How the Moon Broke Away
The young earth would be subject to very much the same conditions after as before the ejection of the moon, and might very possibly again pass into a pear-shaped form, but without proceeding further through those subsequent changes, which would have led to the formation of another satellite; and while possessing some such form as this, she might very well have consolidated. With advancing years she would lose, as we have seen, the activity of her youth, the drag of the tides would cause her to spin ever more slowly on her axis, till the day would become prolonged to the twenty-four hours of the present. With this diminished rate of spin, the earth, if free to yield, would lose the pear-shaped form and become an oblate spheroid, and the oblateness of this spheroid would continually diminish, so that it would continually approach towards a true sphere. Suppose, however, that the earth as it cooled lost its power of readily yielding—and at present it is more rigid than a globe of steel—then it would pass from form to form, not by a flowing movement, but by a series of ruptures, and its form at any moment might be a little in arrear of that which it would have possessed if it had been in the fluid state.
Thus it might indeed be possible still to discover some trace of an old-fashioned form in the existing planet; and a careful examination of the distribution of land and sea as represented on a terrestrial globe does, in fact, reveal a remarkable symmetry, in which we seem to recognise a surviving vestige of its early state. The great continent of Africa projects like the narrow end of a pear; around it are oceans—the Atlantic, the Indian Ocean, and the Mediterranean Sea, which was once of far greater extent; then comes a great dismembered ring of land, the two Americas, the Antarctic continent, Australia, Asia, and Europe.
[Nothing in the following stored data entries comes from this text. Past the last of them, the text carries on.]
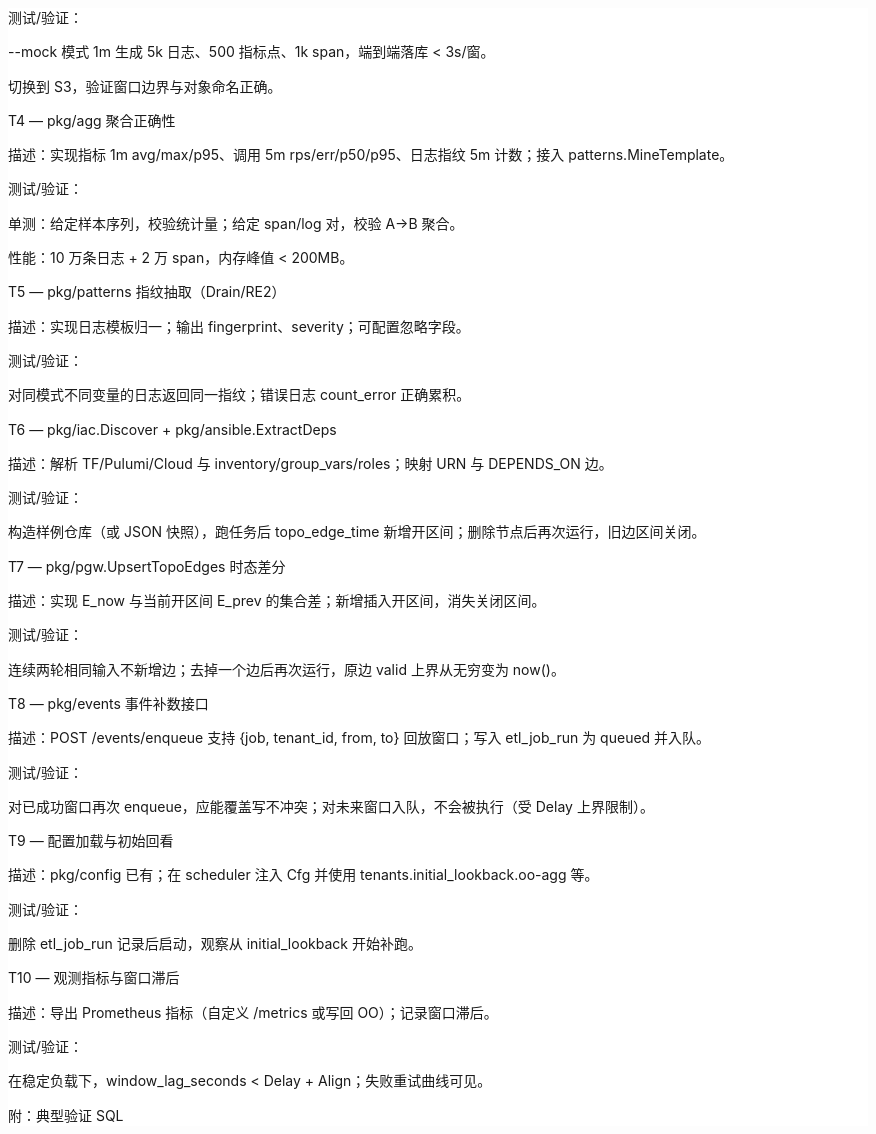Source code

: 测试/验证：

--mock 模式 1m 生成 5k 日志、500 指标点、1k span，端到端落库 < 3s/窗。

切换到 S3，验证窗口边界与对象命名正确。

T4 — pkg/agg 聚合正确性

描述：实现指标 1m avg/max/p95、调用 5m rps/err/p50/p95、日志指纹 5m 计数；接入 patterns.MineTemplate。

测试/验证：

单测：给定样本序列，校验统计量；给定 span/log 对，校验 A→B 聚合。

性能：10 万条日志 + 2 万 span，内存峰值 < 200MB。

T5 — pkg/patterns 指纹抽取（Drain/RE2）

描述：实现日志模板归一；输出 fingerprint、severity；可配置忽略字段。

测试/验证：

对同模式不同变量的日志返回同一指纹；错误日志 count_error 正确累积。

T6 — pkg/iac.Discover + pkg/ansible.ExtractDeps

描述：解析 TF/Pulumi/Cloud 与 inventory/group_vars/roles；映射 URN 与 DEPENDS_ON 边。

测试/验证：

构造样例仓库（或 JSON 快照），跑任务后 topo_edge_time 新增开区间；删除节点后再次运行，旧边区间关闭。

T7 — pkg/pgw.UpsertTopoEdges 时态差分

描述：实现 E_now 与当前开区间 E_prev 的集合差；新增插入开区间，消失关闭区间。

测试/验证：

连续两轮相同输入不新增边；去掉一个边后再次运行，原边 valid 上界从无穷变为 now()。

T8 — pkg/events 事件补数接口

描述：POST /events/enqueue 支持 {job, tenant_id, from, to} 回放窗口；写入 etl_job_run 为 queued 并入队。

测试/验证：

对已成功窗口再次 enqueue，应能覆盖写不冲突；对未来窗口入队，不会被执行（受 Delay 上界限制）。

T9 — 配置加载与初始回看

描述：pkg/config 已有；在 scheduler 注入 Cfg 并使用 tenants.initial_lookback.oo-agg 等。

测试/验证：

删除 etl_job_run 记录后启动，观察从 initial_lookback 开始补跑。

T10 — 观测指标与窗口滞后

描述：导出 Prometheus 指标（自定义 /metrics 或写回 OO）；记录窗口滞后。

测试/验证：

在稳定负载下，window_lag_seconds < Delay + Align；失败重试曲线可见。

附：典型验证 SQL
Within these, on the side opposite to Africa, is the great Pacific Ocean, which covers over the broad end of the pear.
THE SHAPING OF THE FACE OF THE EARTH
Soon after the earth had cooled down, so that the oceans were formed, the shaping of the great continents began. The action of moving water in the making of new land is well illustrated by the vast delta of the Mississippi, where an area larger than Wales has been formed by debris deposited by the river.
Earth’s Unknown Changes
A line drawn from somewhere in Central Africa to its antipodes in the Pacific, through the centre of the earth, would correspond to the long axis of the pear; a second, at right angles to this, would correspond to its breadth; and a third, at right angles to both, would correspond to the axis on which it rotates. A diameter of the earth taken through the equator is almost 8,000 miles in length, the Polar diameter is about sixteen miles shorter, and this slight difference measures the oblateness of the spheroid, or the departure of the form of the earth from a true sphere. Further, it would appear that the diameter drawn through Africa is about half a mile longer than the equatorial diameter taken at right angles to it, and this insignificant quantity measures the departure of the form of the earth from that of an oblate spheroid to that of a pear, so nearly complete is the adjustment of its form to existing conditions. Before this nice adjustment was reached, the earth must have suffered many changes, passed through many times of stress and storm, and witnessed many geological revolutions.
An Age of Red-hot Rain!
If, at the beginning of her career, the earth was molten, or at a very high temperature, she must have been surrounded by a very deep and dense atmosphere, for all the waters which now rest on her surface—oceans, lakes, and rivers—would have contributed to it in the state of steam; and not till the temperature of the ground had fallen to 380 deg. C. could liquid water have begun to accumulate. Then a steady downpour of almost red-hot rain would have set in, filling up the neck of the pear and extending far and wide over its broad end.